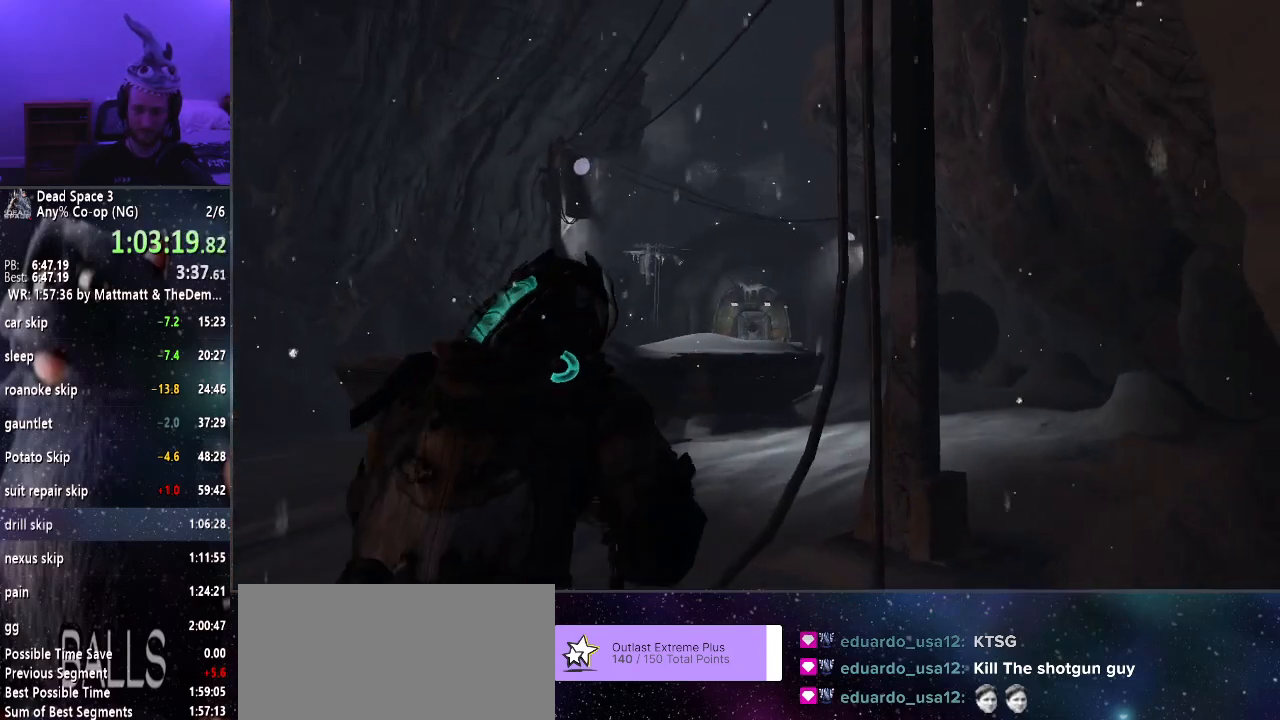
{"keys": ["shift", "w"], "mouse": [], "events": []}
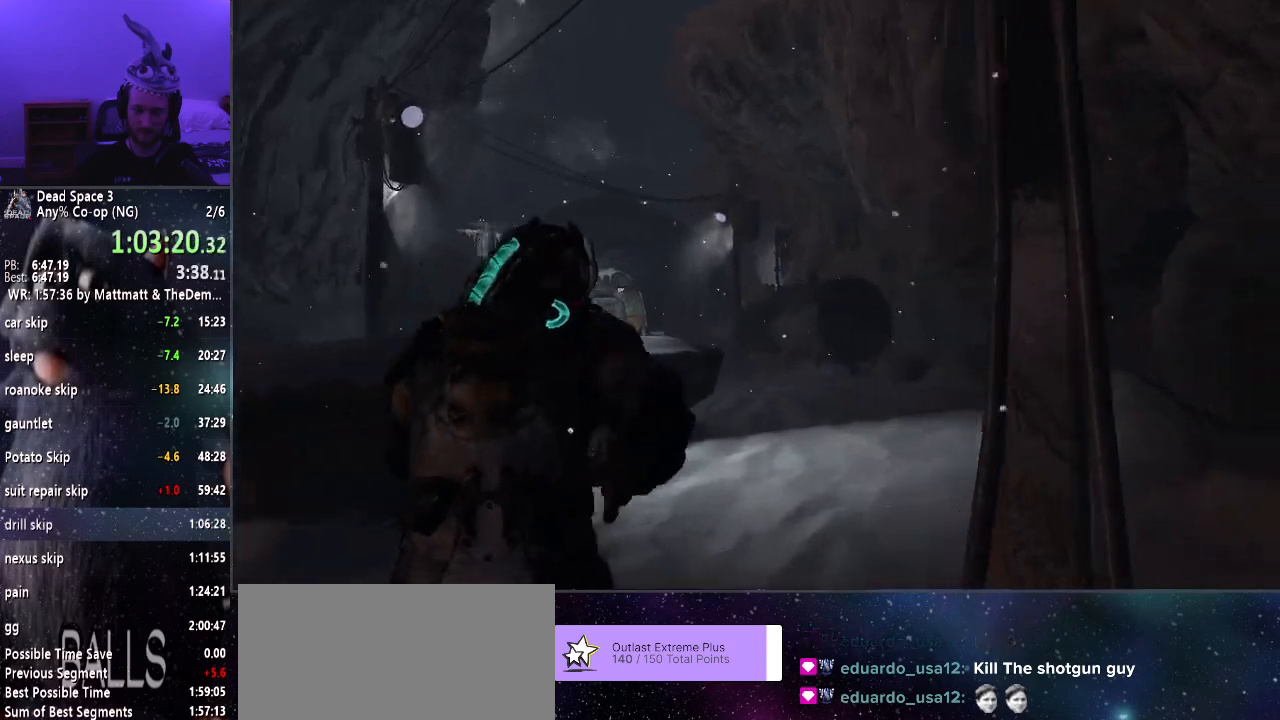
{"keys": ["shift", "w"], "mouse": [], "events": []}
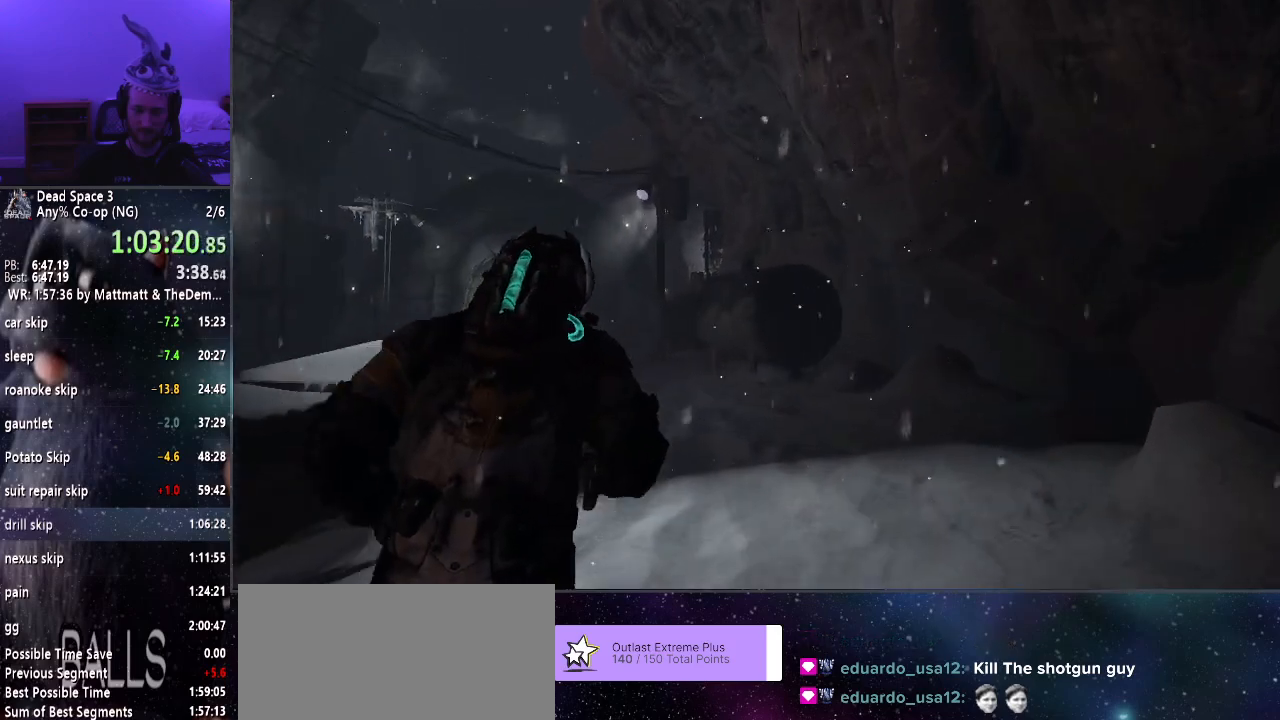
{"keys": ["shift", "w"], "mouse": [], "events": []}
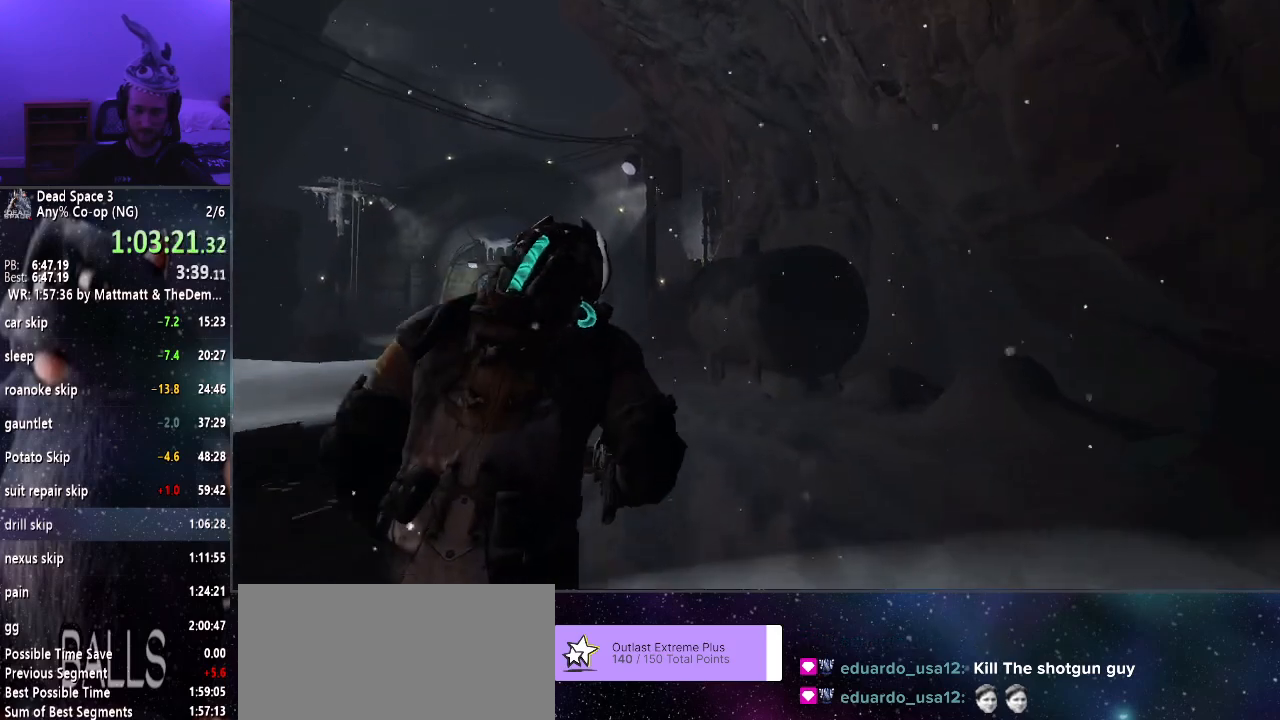
{"keys": ["shift", "w"], "mouse": [], "events": []}
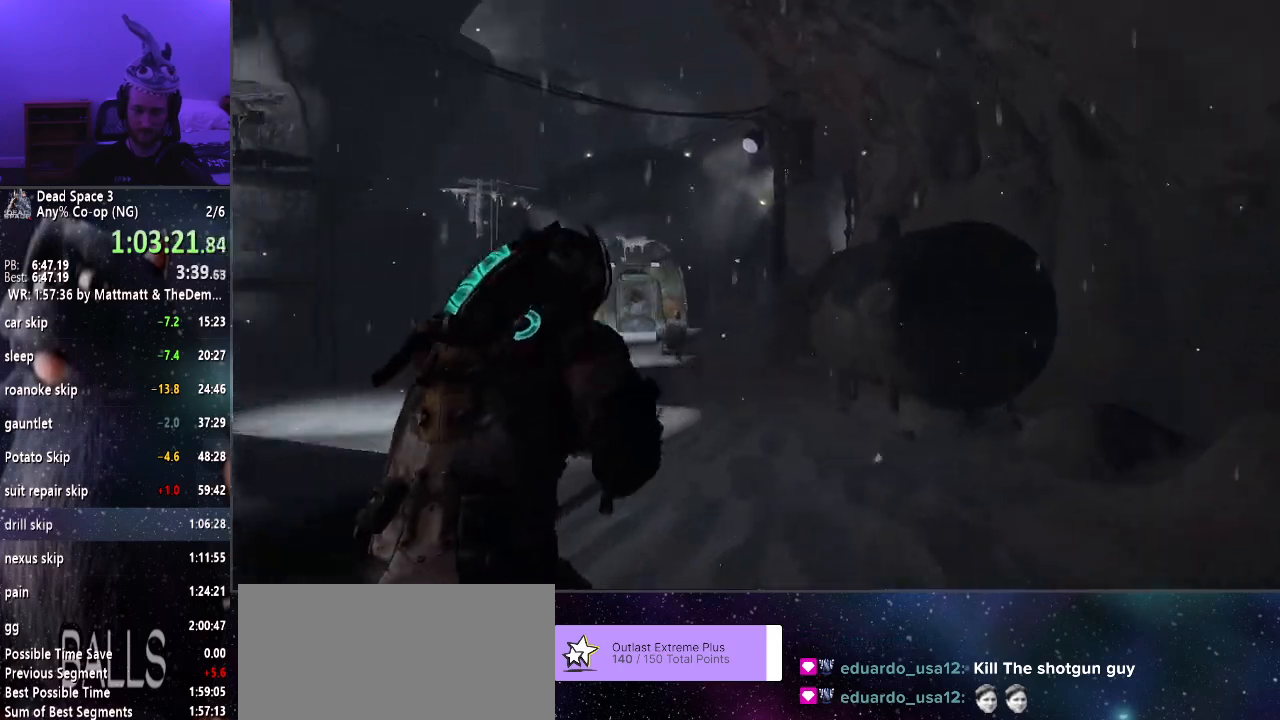
{"keys": ["shift", "w"], "mouse": [], "events": []}
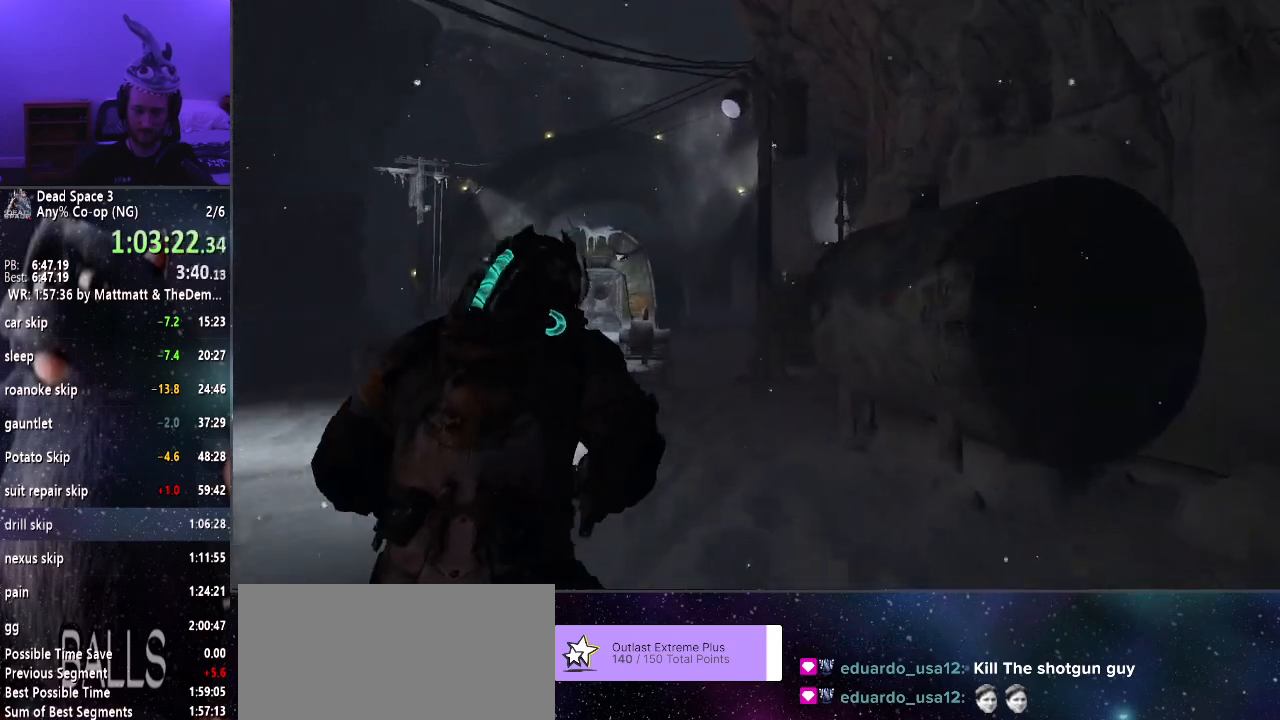
{"keys": ["f", "shift", "w"], "mouse": ["right"], "events": [[100, "mouse_right", "down"], [433, "f", "down"]]}
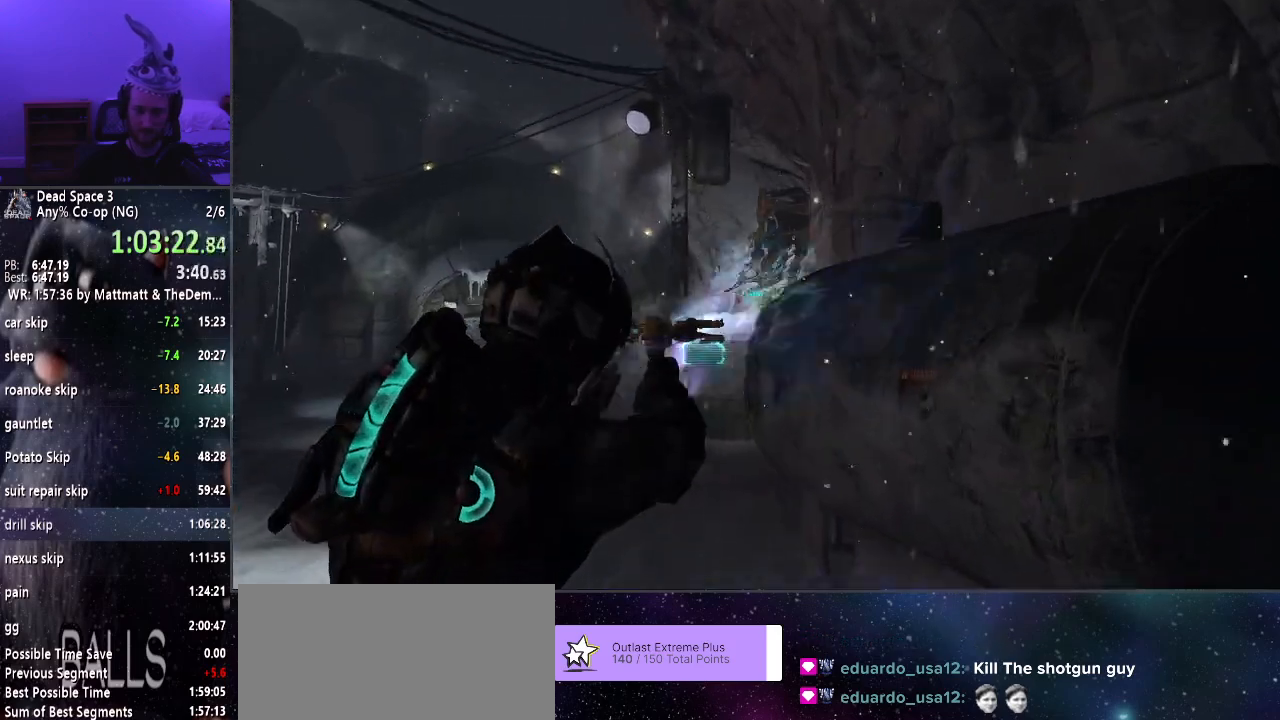
{"keys": ["shift", "w"], "mouse": ["right"], "events": [[16, "f", "up"]]}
================================
* _TASK ITEM_: Read the entries and show each line that mentions "right".

* _EXERCISE RESPONSE_:
{"keys": ["f", "shift", "w"], "mouse": ["right"], "events": [[100, "mouse_right", "down"], [433, "f", "down"]]}
{"keys": ["shift", "w"], "mouse": ["right"], "events": [[16, "f", "up"]]}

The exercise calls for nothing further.